Data shown:
* * * *

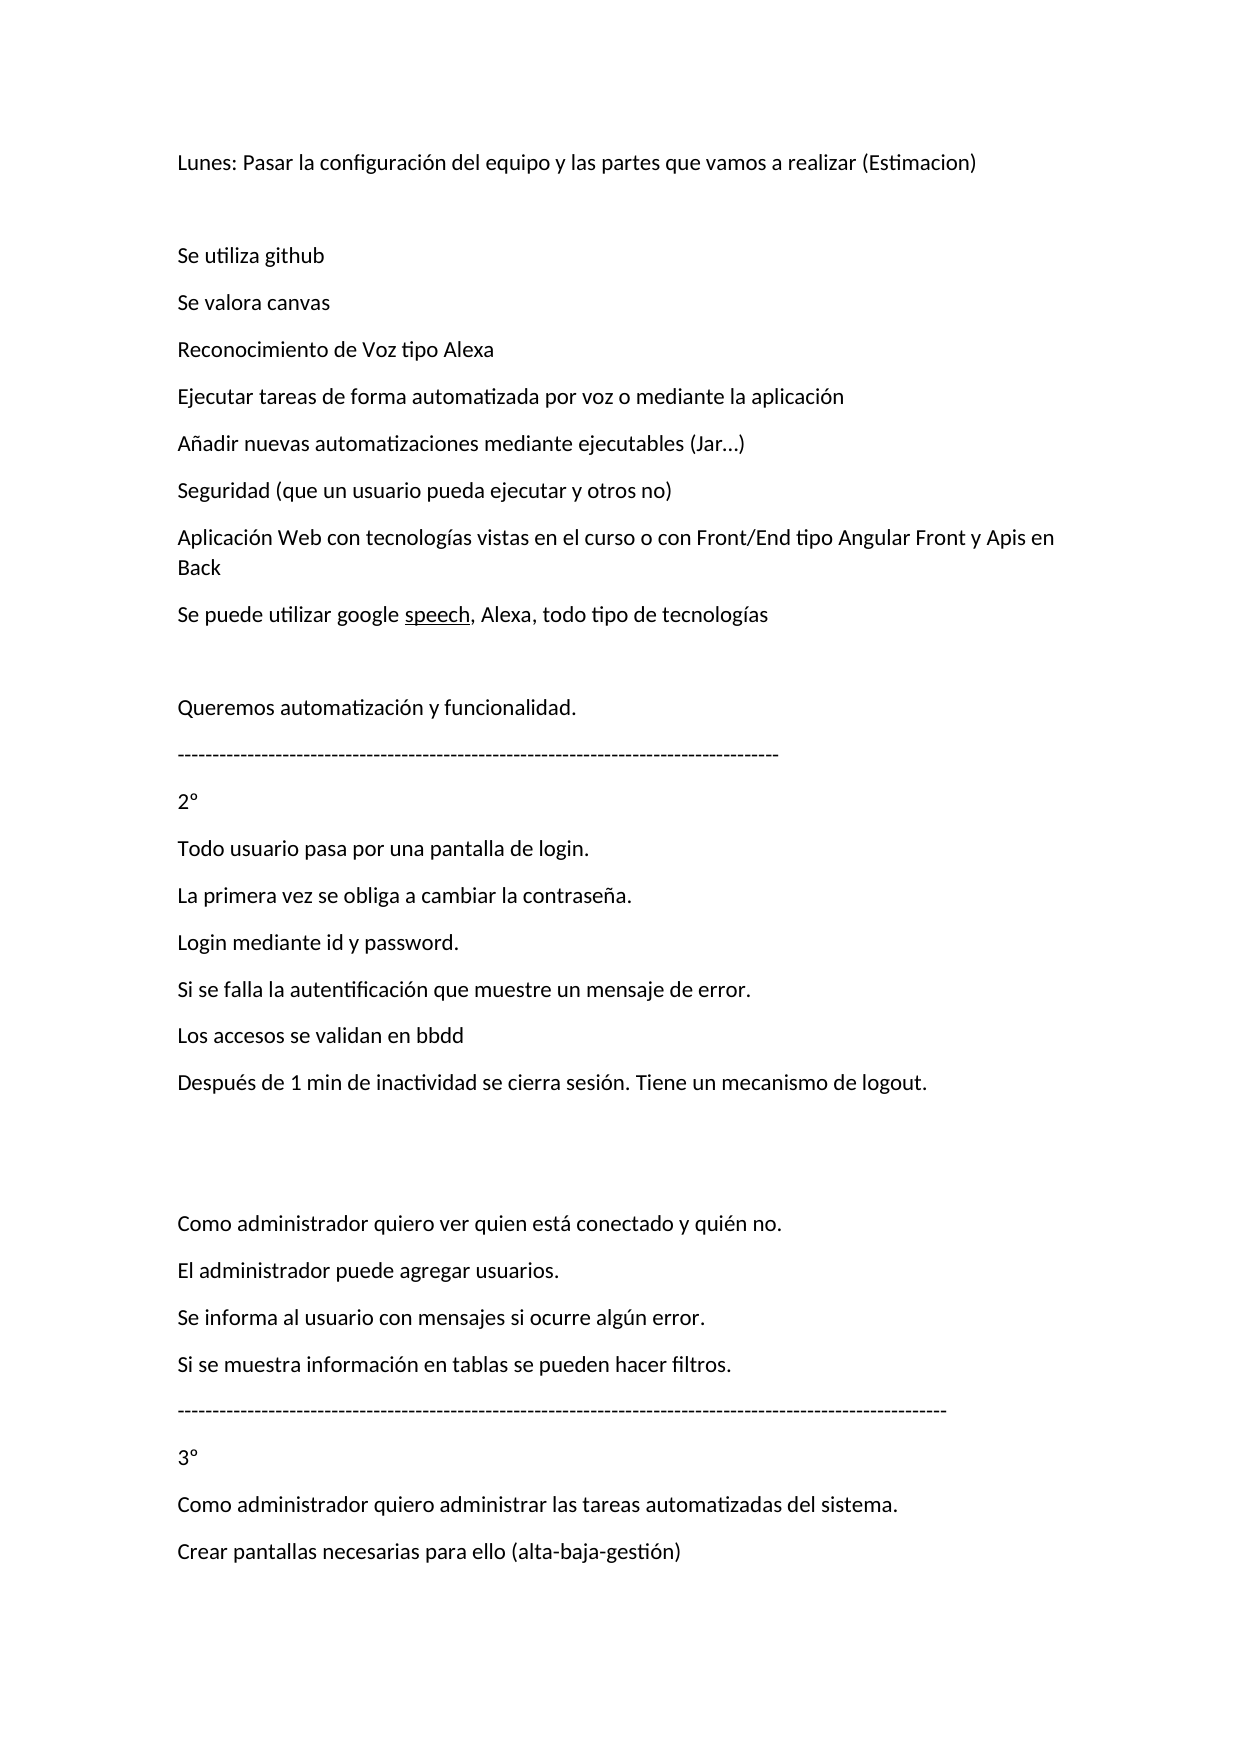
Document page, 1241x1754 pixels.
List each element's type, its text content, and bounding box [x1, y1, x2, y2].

text Se utiliza github [177, 241, 1063, 269]
text Ejecutar tareas de forma automatizada por voz o mediante la aplicación [177, 382, 1063, 410]
text Crear pantallas necesarias para ello (alta-baja-gestión) [177, 1537, 1063, 1565]
text -------------------------------------------------------------------------------------- [177, 740, 1063, 768]
text Seguridad (que un usuario pueda ejecutar y otros no) [177, 476, 1063, 504]
text Como administrador quiero ver quien está conectado y quién no. [177, 1209, 1063, 1237]
text Lunes: Pasar la configuración del equipo y las partes que vamos a realizar (Estimacion) [177, 148, 1063, 176]
text 3º [177, 1443, 1063, 1471]
text -------------------------------------------------------------------------------------------------------------- [177, 1397, 1063, 1424]
text Login mediante id y password. [177, 928, 1063, 956]
text El administrador puede agregar usuarios. [177, 1256, 1063, 1284]
text La primera vez se obliga a cambiar la contraseña. [177, 881, 1063, 909]
text Aplicación Web con tecnologías vistas en el curso o con Front/End tipo Angular Front y Apis en Back [177, 523, 1063, 581]
text Se informa al usuario con mensajes si ocurre algún error. [177, 1303, 1063, 1331]
text Si se muestra información en tablas se pueden hacer filtros. [177, 1350, 1063, 1378]
text Todo usuario pasa por una pantalla de login. [177, 834, 1063, 862]
text Se puede utilizar google speech, Alexa, todo tipo de tecnologías [177, 600, 1063, 628]
text Se valora canvas [177, 288, 1063, 316]
text Como administrador quiero administrar las tareas automatizadas del sistema. [177, 1490, 1063, 1518]
text 2º [177, 787, 1063, 815]
text Después de 1 min de inactividad se cierra sesión. Tiene un mecanismo de logout. [177, 1068, 1063, 1096]
text Queremos automatización y funcionalidad. [177, 693, 1063, 721]
text Añadir nuevas automatizaciones mediante ejecutables (Jar…) [177, 429, 1063, 457]
text Los accesos se validan en bbdd [177, 1022, 1063, 1049]
text Si se falla la autentificación que muestre un mensaje de error. [177, 975, 1063, 1003]
text Reconocimiento de Voz tipo Alexa [177, 335, 1063, 363]
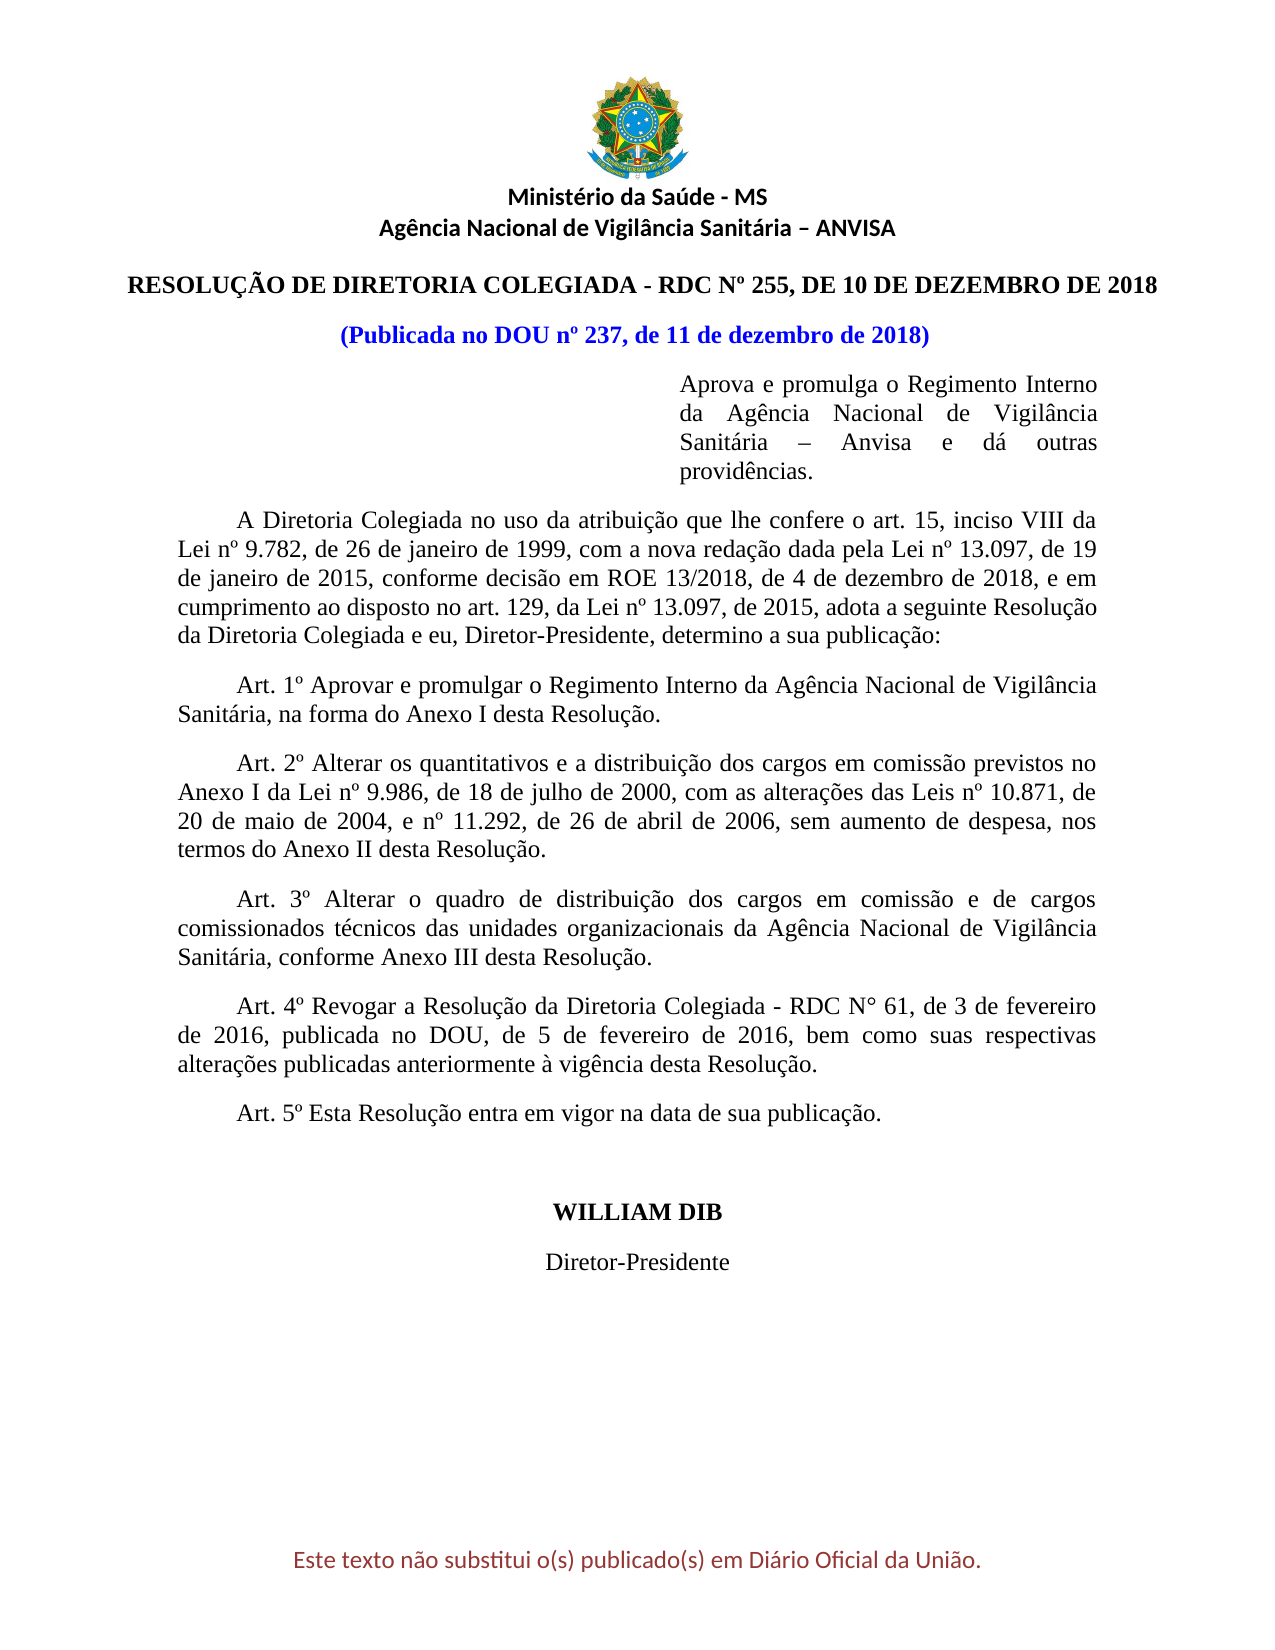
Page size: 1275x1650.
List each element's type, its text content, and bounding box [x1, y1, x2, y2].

* * * *

Exercise objective:
Would you set down the material exactly as it stands, without the pictures?

Task answer:
Document page, 1241x1754 pixels.
List each element's type, its text content, and bounding box [x1, y1, x2, y2].

text Se utiliza github [177, 241, 1063, 269]
text Ejecutar tareas de forma automatizada por voz o mediante la aplicación [177, 382, 1063, 410]
text Crear pantallas necesarias para ello (alta-baja-gestión) [177, 1537, 1063, 1565]
text -------------------------------------------------------------------------------------- [177, 740, 1063, 768]
text Seguridad (que un usuario pueda ejecutar y otros no) [177, 476, 1063, 504]
text Como administrador quiero ver quien está conectado y quién no. [177, 1209, 1063, 1237]
text Lunes: Pasar la configuración del equipo y las partes que vamos a realizar (Estimacion) [177, 148, 1063, 176]
text 3º [177, 1443, 1063, 1471]
text -------------------------------------------------------------------------------------------------------------- [177, 1397, 1063, 1424]
text Login mediante id y password. [177, 928, 1063, 956]
text El administrador puede agregar usuarios. [177, 1256, 1063, 1284]
text La primera vez se obliga a cambiar la contraseña. [177, 881, 1063, 909]
text Aplicación Web con tecnologías vistas en el curso o con Front/End tipo Angular Front y Apis en Back [177, 523, 1063, 581]
text Se informa al usuario con mensajes si ocurre algún error. [177, 1303, 1063, 1331]
text Si se muestra información en tablas se pueden hacer filtros. [177, 1350, 1063, 1378]
text Todo usuario pasa por una pantalla de login. [177, 834, 1063, 862]
text Se puede utilizar google speech, Alexa, todo tipo de tecnologías [177, 600, 1063, 628]
text Se valora canvas [177, 288, 1063, 316]
text Como administrador quiero administrar las tareas automatizadas del sistema. [177, 1490, 1063, 1518]
text 2º [177, 787, 1063, 815]
text Después de 1 min de inactividad se cierra sesión. Tiene un mecanismo de logout. [177, 1068, 1063, 1096]
text Queremos automatización y funcionalidad. [177, 693, 1063, 721]
text Añadir nuevas automatizaciones mediante ejecutables (Jar…) [177, 429, 1063, 457]
text Los accesos se validan en bbdd [177, 1022, 1063, 1049]
text Si se falla la autentificación que muestre un mensaje de error. [177, 975, 1063, 1003]
text Reconocimiento de Voz tipo Alexa [177, 335, 1063, 363]
Page size: 1275x1650.
List each element's type, its text content, and bounding box [x1, y1, x2, y2].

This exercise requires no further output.